Repairing stressed, strained relationships following the election

How to repair strained relationships after divisive election

NEW ORLEANS, La. (WVUE) - After such a contentious election cycle, many are finding relationships that may be strained with loved ones, particularly with those who sit across the political aisle.

Social work experts say stressed relationships should be expected at this time, but now it’s time to start finding common ground.

A master of social work with Loyola University, Asia Wong says one of the most important things to remember is to be understanding of the other side.

She says that’s especially important because, during this stressful year, the election outcome could have elicited different reactions compared to years past.

“If you got the result you wanted maybe be aware that’s not true for everyone, if you didn’t get the results you wanted can you take a deep breath. Can you say I know a lot of people are happy right now? can you choose not to rain on their parade even if you are not doing great,” Wong said.

“It’s on both sides, right? There was a lot of stress coming up through the election. And there’s a lot of stress now,” said Tonya Hansel.
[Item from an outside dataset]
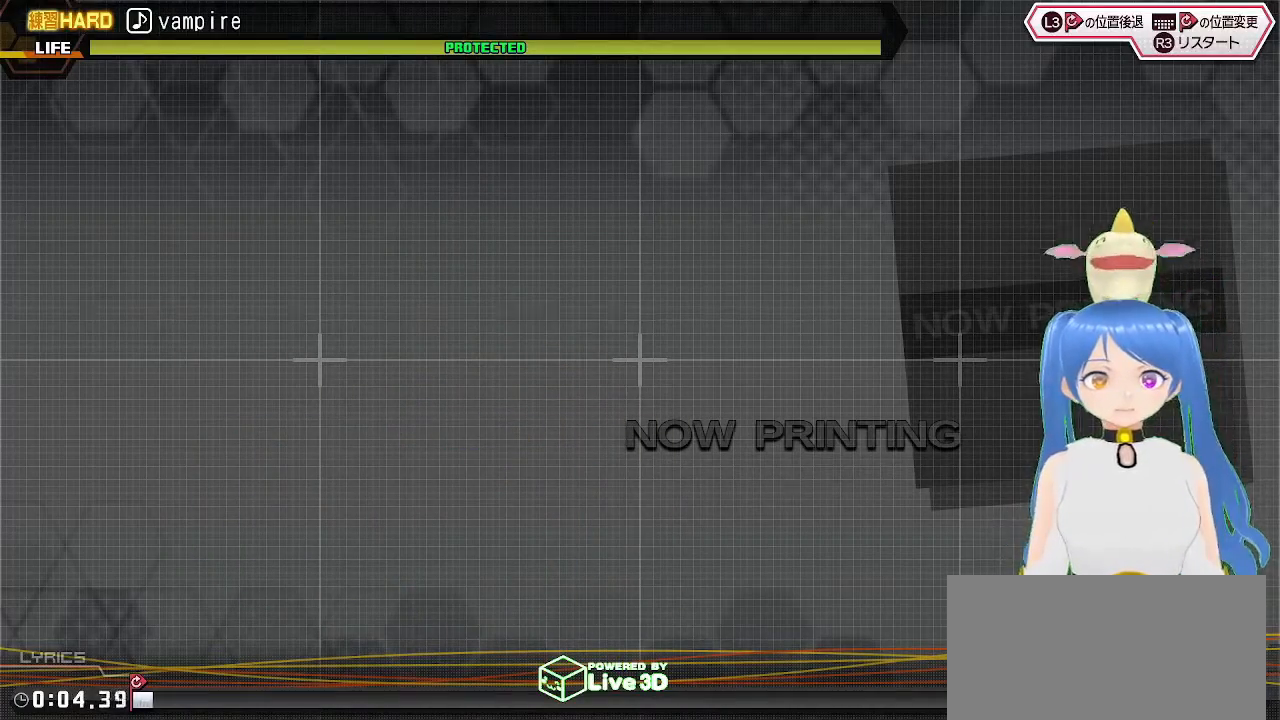
{"buttons": [], "left_stick": "center", "right_stick": "center", "events": [[67, "R3", "up"]]}
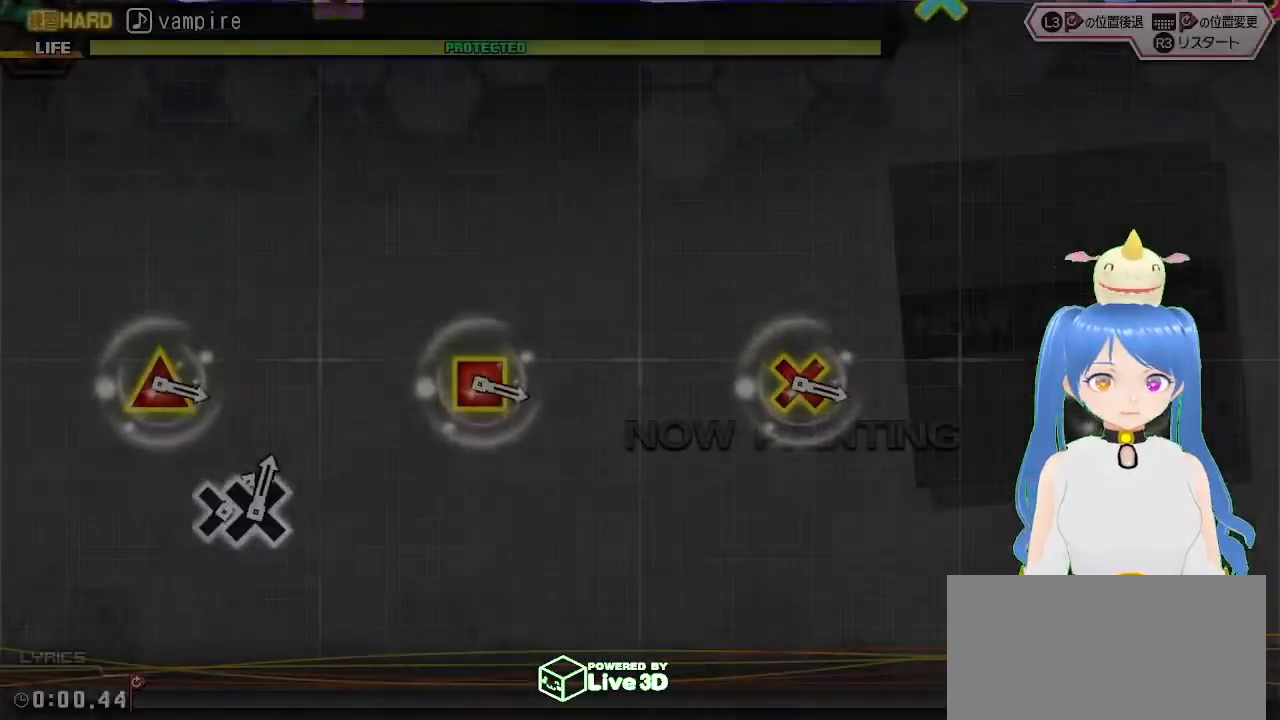
{"buttons": [], "left_stick": "center", "right_stick": "center", "events": []}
In having those stressful, or politically-charged conversations with loved ones, Tonya Hansel with Tulane University encourages folks to remember that they’re conversations they don’t need to have right now, feel free to walk away or create distance.

“How willing they are to have these conversations, and if they’re in a good place emotionally because when our emotions are too high that’s not really the time that you can be open-minded. That’s probably not the time you’ll be looking for commonalities that differ from your opinions and the way you think the world should work,” Hansel said.
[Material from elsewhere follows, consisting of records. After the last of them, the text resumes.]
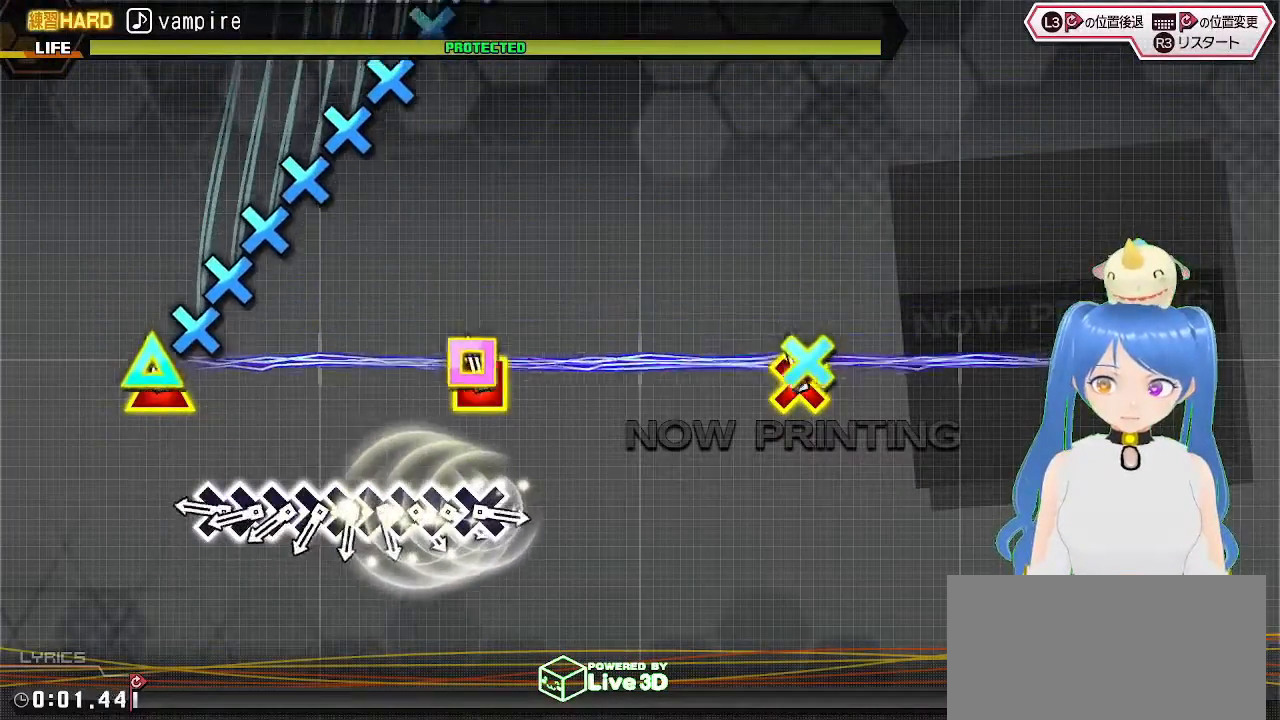
{"buttons": ["CROSS"], "left_stick": "center", "right_stick": "center", "events": [[17, "L2", "down"], [117, "L2", "up"], [333, "CROSS", "down"], [400, "CROSS", "up"], [483, "CROSS", "down"]]}
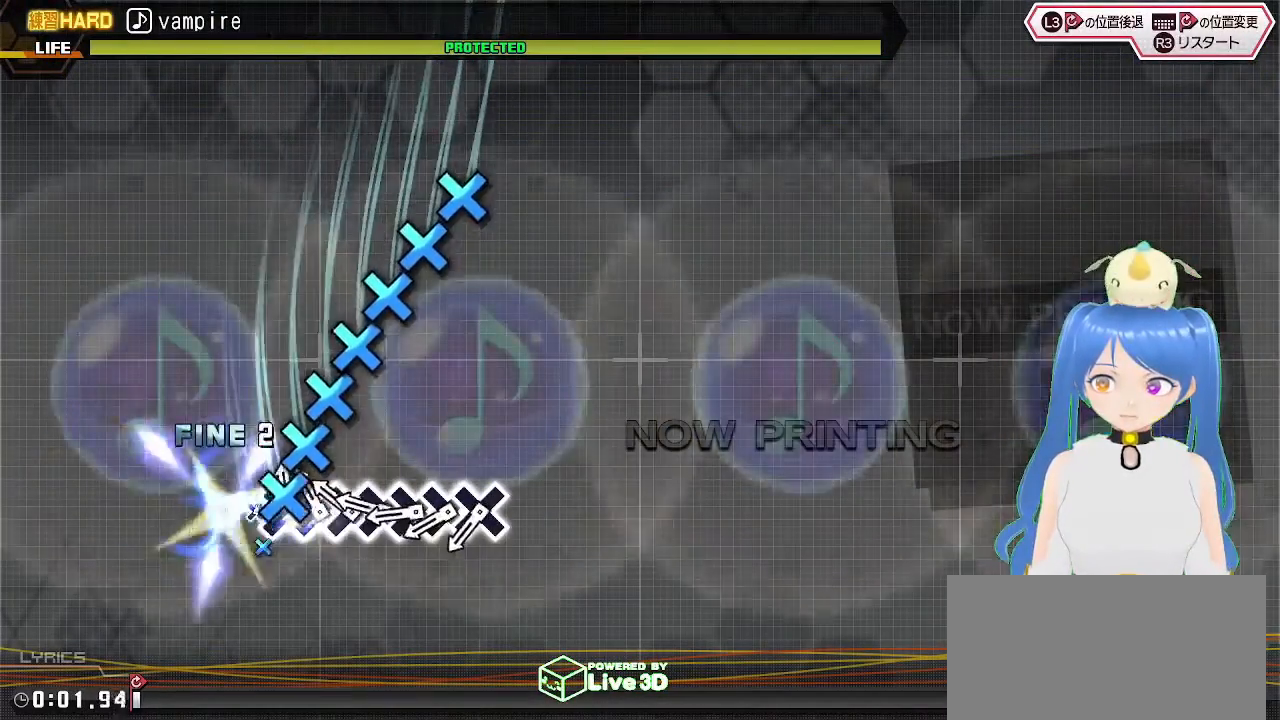
{"buttons": [], "left_stick": "center", "right_stick": "center", "events": [[50, "CROSS", "up"], [133, "CROSS", "down"], [183, "CROSS", "up"], [267, "CROSS", "down"], [317, "CROSS", "up"], [400, "CROSS", "down"], [467, "CROSS", "up"]]}
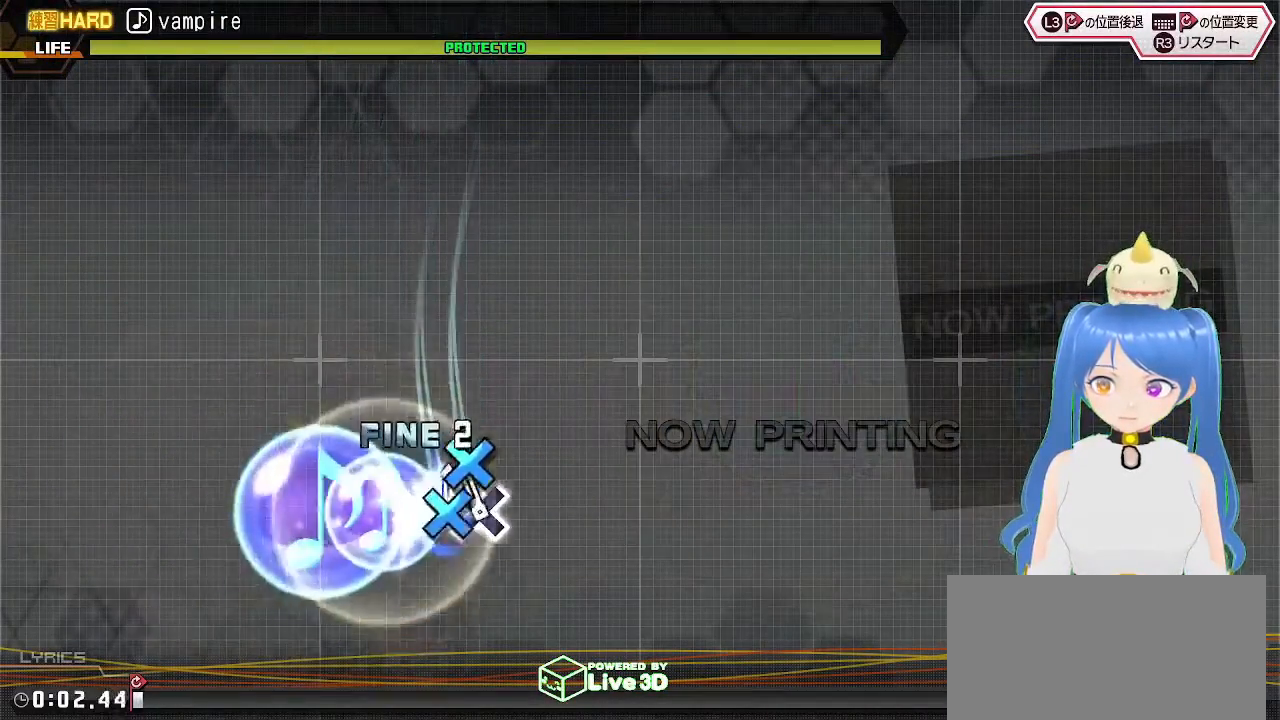
{"buttons": [], "left_stick": "center", "right_stick": "center", "events": [[33, "CROSS", "down"], [100, "CROSS", "up"], [183, "CROSS", "down"], [250, "CROSS", "up"]]}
As a nurse, Vanessa Conley took a trip from Gulfport to relax a bit and enjoy New Orleans for the first time.

“I ran into people of all nationalities: Latino, African-American, Caucasian. I mean no matter what it was just it brought me to tears,” Conley said.

She hopes in the days following the election, and just like on the streets of New Orleans, she hopes everyone can start to heal together.

“It doesn’t matter whether you’re Democratic, Republican, neutral, liberal whatever it is, this is the United States, democracy is what we will build on and we can do this if we do it together,” Conley said.